The company will also have to prove that the seaweed can grow as expected, and its growing—and sinking—won’t have any unintended effects. “When we think about macroalgae, in particular, there are a bunch of open questions on the fundamental science side,” says Freya Chay, who works on the policy team at CarbonPlan, an organization focused on the transparency and scientific integrity of various approaches to carbon removal, from reforestation to regenerative agriculture. “Things like, how much can we grow, and how much of it actually sinks, and what eats it on the way down? And what are the ecosystemic impacts going to be at an intervention of this scale? That’s really basic, fundamental science that is still up in the air.” The company will also have to deal with other new challenges, like how growing and releasing seaweed in the open ocean may be regulated.

Phykos, like another startup called Running Tide that is also working on autonomous seaweed farms, is working with academic experts to study how the process works and to design a system that can avoid impacts on marine animals like migrating whales. It believes that the carbon in the seaweed will be locked away for 1,000 years (this is how long scientists have determined it stays in seaweed that naturally sinks).

If it works as expected, that’s a more permanent way to offset carbon than relying on forests that are increasingly likely to burn. (While some argue that it’s better to use seaweed for food, pharmaceutical products, and other uses rather than sinking it, Julian says that he thinks both are needed—but seaweed won’t decarbonize the atmosphere unless it’s sequestered.) Phykos is now working with a carbon registry to verify how it’s counting up the benefits so that carbon credits can eventually be sold.
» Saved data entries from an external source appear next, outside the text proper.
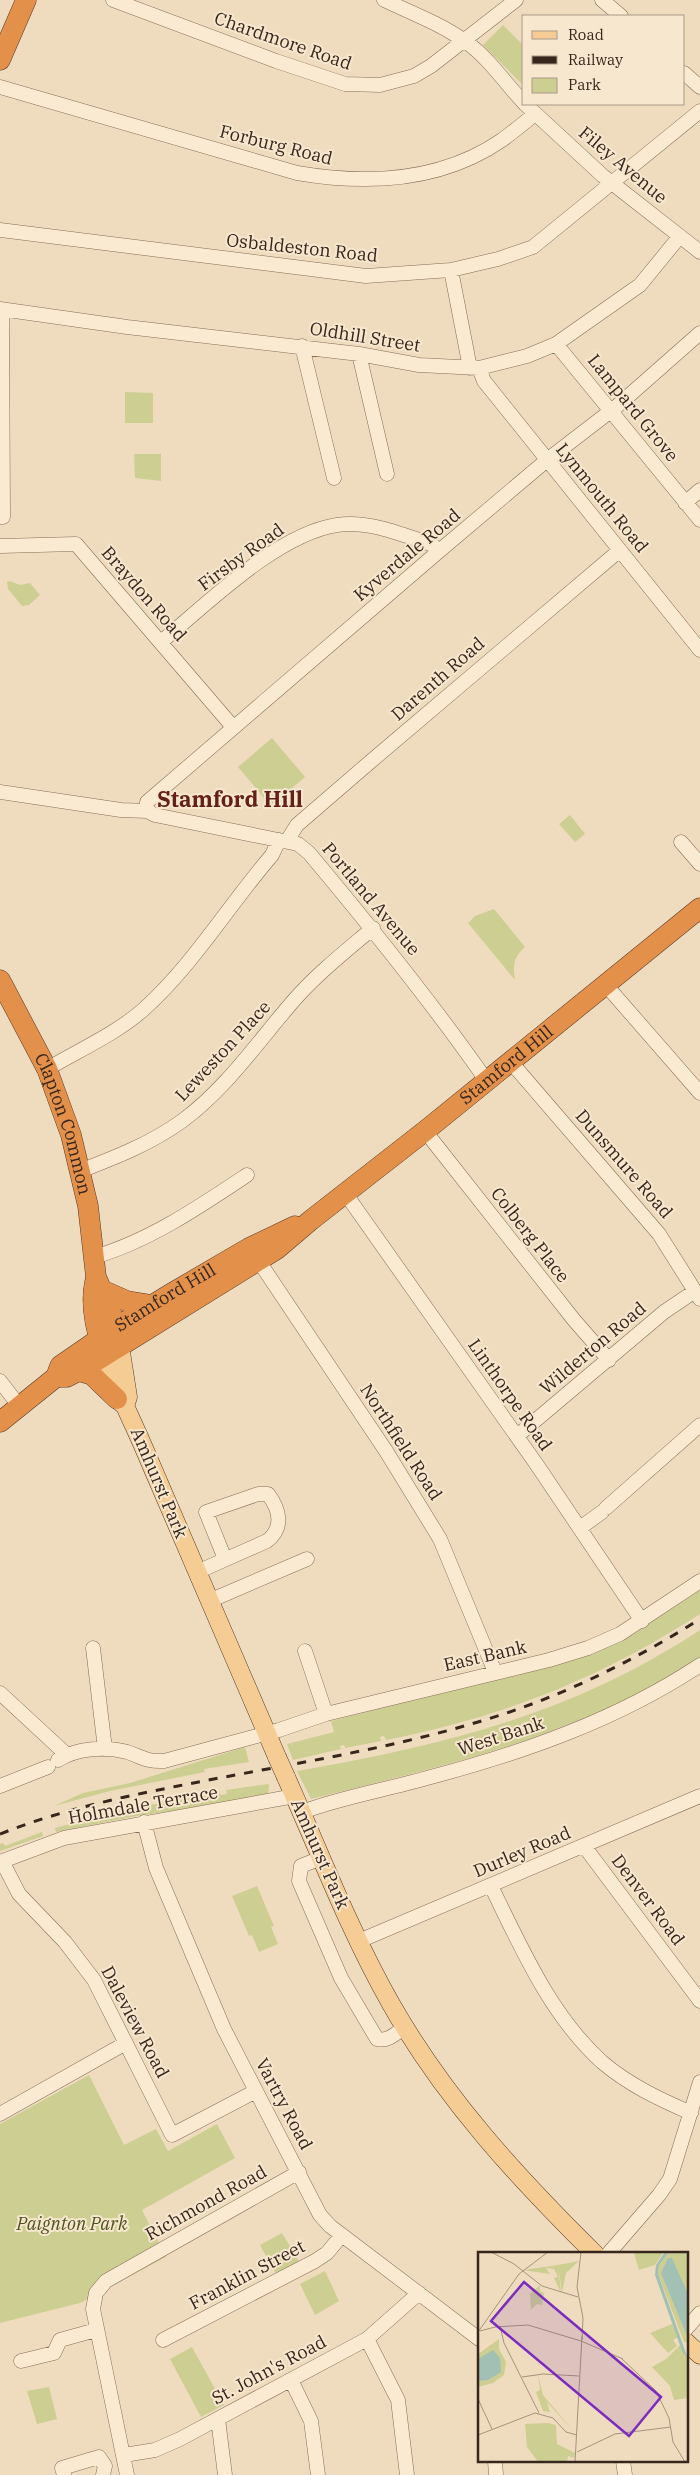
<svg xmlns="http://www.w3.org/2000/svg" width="700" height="2475" viewBox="0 0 700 2475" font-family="'IBM Plex Serif',serif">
<rect width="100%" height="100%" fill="#efdcbe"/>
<path fill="#cdce92" d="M503,25l21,21v35l-3,2 -38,-38z
M125,392l28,1v30h-28z
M134,454h27v27l-26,-3z
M10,581l10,4 10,-2 10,12 -11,10 -7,1 -14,-17 -1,-7z
M272,738l33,39 -34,29 -33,-39z
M570,815l15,19 -10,8 -16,-18z
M494,909l31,38c-12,11 -12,18 -10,33l-47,-57 7,-7z
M700,1589v25c-103,66 -195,102 -314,126l-2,-4 -4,1 1,4 -36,7 -1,-3 -4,1 1,3 -48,11 -6,-16 47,-12 -3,-11 260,-67 44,-21z
M700,1630v27c-118,79 -254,108 -389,142l-14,-28c149,-26 275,-57 403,-141z
M245,1747l4,15 -45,7 1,3 -95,19 -56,15 29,-13 47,-10z
M269,1784l-1,13 -132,19 -80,16 -1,-4 64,-17 100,-19 2,3 6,-1 -1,-4z
M42,1832l1,4 -43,15v-7l3,-1 2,3z
M257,1886l17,40 -3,1 7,17 -19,8 -7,-17 -3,1 -17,-40z
M89,2075l35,70 32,-16 12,22 49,-27 18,34 -93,52 24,47 -86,46 -80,20v-199z
M282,2233l18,30 -24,11 -16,-29z
M325,2271l14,30 -24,14 -15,-31z
M192,2347l32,58 -23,12 -31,-58z
M49,2387l8,32 -20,5 -10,-33z"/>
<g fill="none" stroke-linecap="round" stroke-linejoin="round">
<g stroke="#886c56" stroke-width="15">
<path id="minor" d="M113,0l163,61 69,23 35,1 34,-9 17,-10 85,-66
M384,0c28,13 57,24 82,42 22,15 39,41 58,61
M602,0l19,16
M684,73l16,14
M0,87l297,86c70,12 144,9 205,-33 11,-8 22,-17 33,-26
M525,104l78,72 97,76
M0,230l366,46 85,-6 47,-11 35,-12 167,-136
M451,270l19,98
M0,309l127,18 232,27 60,11 60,3 48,-12 29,-12 84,-59 40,-49
M556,344l144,176
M302,346l32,132
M359,354l28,120
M479,368l5,13 216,269
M685,503l15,-13
M0,517h3l-1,-207
M0,546l76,-2 157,183
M161,642c46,-38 116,-108 176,-117 31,-5 67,10 96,20l5,7
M0,792l121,18 26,1 8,4 143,29 11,9c62,74 122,148 177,227
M147,811v-9l7,-6 284,-244 109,-92 69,-53 84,-74
M287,841l10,-16 73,-63 250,-212
M681,842l19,22
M605,984l95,109
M510,1061l149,173 41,65
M47,1069c32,-19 69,-35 97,-60 49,-44 85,-104 128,-154l7,-15
M425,1131l149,189 35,40
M80,1171c36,-14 70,-27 102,-50 45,-33 77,-81 113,-122 24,-27 51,-48 78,-71
M345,1193l192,272 105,156
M254,1254l132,197 54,88 55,133
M94,1257c55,-16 105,-50 153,-82
M0,1381l20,26
M517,1436l147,-124 31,-21
M606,1508l94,-83
M580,1528l22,-16
M197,1572l70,-31c17,-13 13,-31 1,-47h-10l-52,18 19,47
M209,1601l98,-42
M93,1648l12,101
M305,1651l21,63
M0,1693l67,62
M58,1760c19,-12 48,-14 69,-8 15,5 20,10 37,9l115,-31 47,-16 223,-54 39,-12 32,-14 80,-53
M0,1786l48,-19
M302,1812c40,-15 83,-22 125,-34 95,-25 190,-58 273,-113
M144,1822l12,46 68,161 96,186 10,11 149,113
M584,1846l116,155
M321,1858l-20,8 -2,15 42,97 36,61c11,3 19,-6 28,-12
M2,1861l17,33 46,48 29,38 78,155 84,-44
M0,1862l64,-24 231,-42
M491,1886c30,61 59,129 111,176 27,23 57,37 89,51
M359,1941l341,-145
M0,2114l126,-71
M608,2254l51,-59 11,-16 30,-97
M686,2329l14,-16
M367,2339l31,61 9,75
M163,2340l152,-79 12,-8 15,-18
M21,2361l33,-8 6,-13 36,-10
M291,2380l20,41 7,54
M218,2419l7,56
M124,2455l31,-5 25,-11 187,-100 52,-46
M495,2461l1,14
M623,2461l2,14
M64,2475l-2,-7 37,-11 6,9 -2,9
M127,2475l-34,-166 3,-16 10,-12 193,-109"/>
</g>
<g stroke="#563a2b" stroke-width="19">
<path id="major" d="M120,1346l8,51 -3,9
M104,1356l13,43 8,7 15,33 137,318
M286,1777c34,76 64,155 105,227 54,95 127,174 204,250
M686,2342l14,13"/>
</g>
<g stroke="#563a2b" stroke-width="21">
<g id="highway">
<path d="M0,60l26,-60"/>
<path id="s1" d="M0,980l47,89 24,66 17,71 8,71 15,35 9,34"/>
<path d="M95,1282c-5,22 1,48 8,69"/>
<path d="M102,1290l25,11 25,4"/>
<path d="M79,1371l13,4 25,24"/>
<path id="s2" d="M56,1377h11l21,-11 189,-117 34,-29 114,-89 275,-223"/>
<path id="s3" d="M0,1422l56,-45 4,-11 55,-38 57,-35 77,-45 46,-22"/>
</g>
</g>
<use href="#minor" stroke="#faead2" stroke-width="14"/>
<use href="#major" stroke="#f5cd94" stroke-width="18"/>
<use href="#highway" stroke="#e3904a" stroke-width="20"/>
<path stroke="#37261c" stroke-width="3" stroke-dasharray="9 9" stroke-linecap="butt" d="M0,1834c58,-23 117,-36 178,-48 100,-20 203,-35 300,-64 79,-23 152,-59 222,-103"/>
<g stroke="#563a2b" stroke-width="19" stroke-linecap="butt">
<path id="major-bridge" d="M277,1757l9,20"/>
</g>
<use href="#major-bridge" stroke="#f5cd94" stroke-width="18"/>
</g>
<g text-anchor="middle" stroke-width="4" stroke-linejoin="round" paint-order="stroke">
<g font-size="18" fill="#37261c" stroke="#f7e7ce">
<text transform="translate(283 41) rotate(19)" y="6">Chardmore Road</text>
<text transform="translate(276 145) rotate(14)" y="6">Forburg Road</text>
<text transform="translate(623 165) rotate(40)" y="6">Filey Avenue</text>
<text transform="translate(302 248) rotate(6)" y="6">Osbaldeston Road</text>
<text transform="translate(365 337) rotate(9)" y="6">Oldhill Street</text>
<text transform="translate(633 408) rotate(51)" y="6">Lampard Grove</text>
<text transform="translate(602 498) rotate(51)" y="6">Lynmouth Road</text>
<text transform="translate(407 555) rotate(-40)" y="6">Kyverdale Road</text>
<text transform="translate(241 557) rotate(-36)" y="6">Firsby Road</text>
<text transform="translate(144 594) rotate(49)" y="6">Braydon Road</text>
<text transform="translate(438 679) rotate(-41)" y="6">Darenth Road</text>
<text transform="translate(371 899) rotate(50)" y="6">Portland Avenue</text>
<text transform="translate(223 1051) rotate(-47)" y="6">Leweston Place</text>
<text dy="6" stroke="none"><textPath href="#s2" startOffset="551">Stamford Hill</textPath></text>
<text dy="6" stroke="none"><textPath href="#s1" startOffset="158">Clapton Common</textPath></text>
<text transform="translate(624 1164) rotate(49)" y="6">Dunsmure Road</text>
<text transform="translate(530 1235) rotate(52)" y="6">Colberg Place</text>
<text dy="6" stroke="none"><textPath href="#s3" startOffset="209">Stamford Hill</textPath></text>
<text transform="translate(593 1348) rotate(-40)" y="6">Wilderton Road</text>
<text transform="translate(510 1395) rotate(55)" y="6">Linthorpe Road</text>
<text transform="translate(401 1442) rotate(57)" y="6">Northfield Road</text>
<text transform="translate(159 1483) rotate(67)" y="6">Amhurst Park</text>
<text transform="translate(485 1656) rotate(-13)" y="6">East Bank</text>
<text transform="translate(501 1736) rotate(-18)" y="6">West Bank</text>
<text transform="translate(143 1805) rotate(-10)" y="6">Holmdale Terrace</text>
<text transform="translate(522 1852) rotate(-23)" y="6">Durley Road</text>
<text transform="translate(320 1854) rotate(66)" y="6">Amhurst Park</text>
<text transform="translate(648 1900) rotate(53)" y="6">Denver Road</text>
<text transform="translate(135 2022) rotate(62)" y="6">Daleview Road</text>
<text transform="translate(284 2104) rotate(62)" y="6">Vartry Road</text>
<text transform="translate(206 2203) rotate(-29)" y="6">Richmond Road</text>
<text transform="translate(247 2275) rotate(-28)" y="6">Franklin Street</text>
<text transform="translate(269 2370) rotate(-28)" y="6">St. John's Road</text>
</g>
<g font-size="18" font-style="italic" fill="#4d5421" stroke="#f7e7ce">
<text x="72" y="2230">Paignton Park</text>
</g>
<g font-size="22" font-weight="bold" fill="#652119" stroke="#f7e7ce">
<text x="230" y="807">Stamford Hill</text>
</g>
</g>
<g transform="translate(478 2252)">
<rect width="210" height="210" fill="#efdcbe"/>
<path d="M149,0h37l-9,13 -16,5 -5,-17zM191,0h19v91l-4,-1 -26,-68 1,-9zM101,9l-13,12 -4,20 -4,-28zM80,13l3,28 -7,-15 4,-1 -4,-8 -8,-1 4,6 -27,-4zM62,33v6l4,2 -2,12 -5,-1 -6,6 -1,-16zM194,72l6,13 -5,3 4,6 -9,7 -18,-20zM21,87v10l7,13 -2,13 -11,8 -15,4v-33zM202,93l8,15v38l-14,2 -4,-14 -18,-19 14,-8zM60,123l5,20 32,38 -28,-31 3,10 -7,-1 -7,-19 4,-2zM70,171l8,2 1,19 18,9 -1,5 -6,-2 -1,6h-29l-11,-15 -2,-23z" fill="#cdce92"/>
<path d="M187,0h4l-10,13 -1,9 30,85 -6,-8 -27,-76 1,-10zM190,6h4l16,36v44l-27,-65zM15,98l7,8 1,14 -13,8 -10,1v-22z" fill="#a2c1b4"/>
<path fill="none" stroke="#a5937d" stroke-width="1" d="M13,0l23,12 28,22 36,11M103,0l-4,35 6,31 -1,22M22,74l4,17 35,70M2,79l15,-4 33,-2 53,16M0,80l41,-58 29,-22M103,89l42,18M143,106l35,33 13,27 4,24 12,20M44,125l21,-3 36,2M0,147l14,30M0,183l57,-22 18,5 13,14 11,3M99,200l38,-18 56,-7M97,210l7,-126"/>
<path fill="#7b2cbf" fill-opacity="0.15" stroke="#7b2cbf" stroke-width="2.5" d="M46,30l137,115 -32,39 -138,-115z"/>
<rect width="210" height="210" fill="none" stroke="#37261c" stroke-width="2.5"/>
</g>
<rect x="522" y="15" width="162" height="90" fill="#f7e7ce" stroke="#aa9a87"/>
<rect x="532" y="31" width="25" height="8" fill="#f5cd94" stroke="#aa9a87"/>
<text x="568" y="40" font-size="15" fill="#37261c">Road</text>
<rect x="532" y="56" width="25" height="8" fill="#37261c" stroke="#aa9a87"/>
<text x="568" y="65" font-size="15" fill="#37261c">Railway</text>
<rect x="532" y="78" width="25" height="15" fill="#cdce92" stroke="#aa9a87"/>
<text x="568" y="90" font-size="15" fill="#37261c">Park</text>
</svg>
The company, which just completed a stint at the tech accelerator Y Combinator, is still developing the technology. But they expect that the cost will be “probably on the lower end of the cost spectrum,” compared to other carbon removal technology, Julian says. Already, other companies have expressed that they’re interested in buying carbon offsets when they’re available. That’s partly because the system could have multiple benefits. The ocean has already absorbed most of humanity’s CO2 emissions, making the water more acidic, and it’s also quickly heating up. As the seaweed absorbs CO2 from seawater, it can also help reduce the problem of ocean acidity if it happens at a large scale. Seaweed can also help cool the water. “What’s exciting to us is that [seaweed] can have a certain restorative effect to the oceans,” Julian says.